One of the dominating countries in the areas of online gaming and esports redefines what's acceptable and not in terms of internet conduct, but what does it mean for Western gamers?
Anyone who has played popular online multiplayer games, such as Overwatch or PlayerUnknown’s Battlegrounds, has likely witnessed instances of harassing messages. In particular, women have been subjected to toxic chat with sexually harassing messages in some games. The issues apply to both in-game voice and text chat.
In-game censors or filters are sometimes used to catch toxic players, but they can’t catch everything. This is usually where other players reporting toxic players comes in. And in South Korea’s case, the law may soon step in as well.
In South Korea, players must use a citizen identification number, similar to a social security number, to play certain games like Overwatch. As Dot Esports pointed out, this could make it rather easy to identify players that are harassing others in-game.
As for what punishments could be enacted through these infractions, it’s unclear at this time. The original article notes that currently, there are not “explicit punishments” for non-workplace or online incidents of sexual harassment. Instead, reported instances have been charged under Korea’s defamation laws rather than sexual harassment laws.
The question of whether something like this could work down the line in the US or other countries depends on a variety of factors and countries’ harassment laws.
GameDaily reached out to legal expert Sean Kane of Frankfurt Kurnit Klein & Selz PC and one of the authors of “Video Game Law – Everything You Need to Know about Legal and Business Issues in the Game Industry” for insight into if something like this could happen in the US.
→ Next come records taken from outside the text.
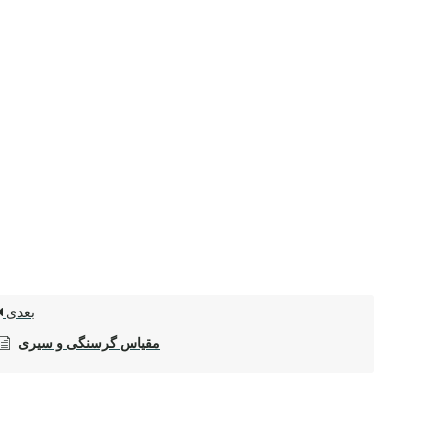
بعدی
مقیاس گرسنگی و سیری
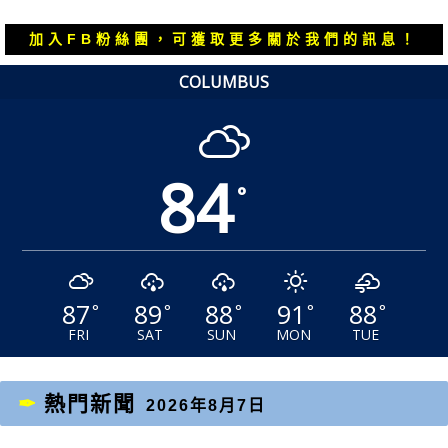
覽
文
文
章：
章：
加入FB粉絲團，可獲取更多關於我們的訊息！
COLUMBUS
84
°
87
89
88
91
88
°
°
°
°
°
FRI
SAT
SUN
MON
TUE
熱門新聞
2026年8月7日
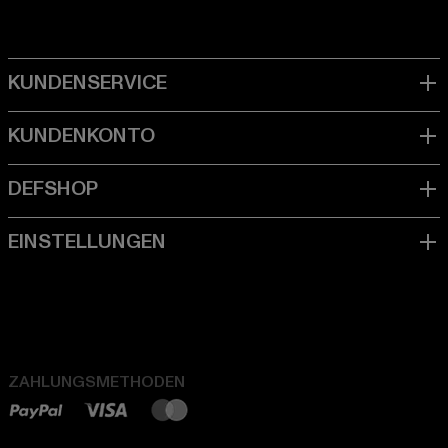
ZAHLUNGSMETHODEN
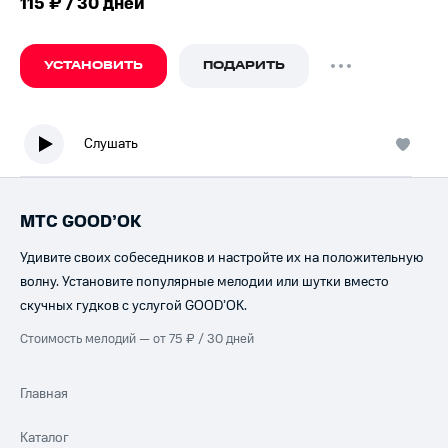
115 ₽ / 30 дней
УСТАНОВИТЬ
ПОДАРИТЬ
Слушать
МТС GOOD’OK
Удивите своих собеседников и настройте их на положительную
волну. Установите популярные мелодии или шутки вместо
скучных гудков с услугой GOOD’OK.
Стоимость мелодий — от 75 ₽ / 30 дней
Главная
Каталог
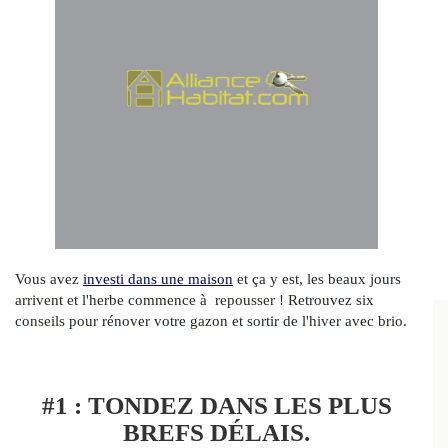
Vous avez
investi dans une maison
et ça y est, les beaux jours
arrivent et l'herbe commence à repousser ! Retrouvez six
conseils pour rénover votre gazon et sortir de l'hiver avec brio.
#1 : TONDEZ DANS LES PLUS
BREFS DÉLAIS.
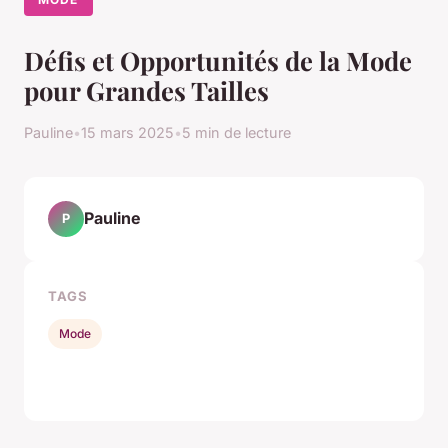
Défis et Opportunités de la Mode
pour Grandes Tailles
Pauline
•
15 mars 2025
•
5 min de lecture
Pauline
P
TAGS
Mode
“While online game harassment is a subject that many of the major publishers and developers are seeking to address, it is very unlikely that a law would pass making it illegal here in the US,” Kane said. “The protections granted by the First Amendment to the US Constitution are far reaching and protect a range of speech from saintly to downright diabolic.”
Kane further added that “unless the in-game harassment rose to the level of something akin to illegal ‘cyberbullying’ (which I think would be difficult), it is very unlikely that the government would take any action.”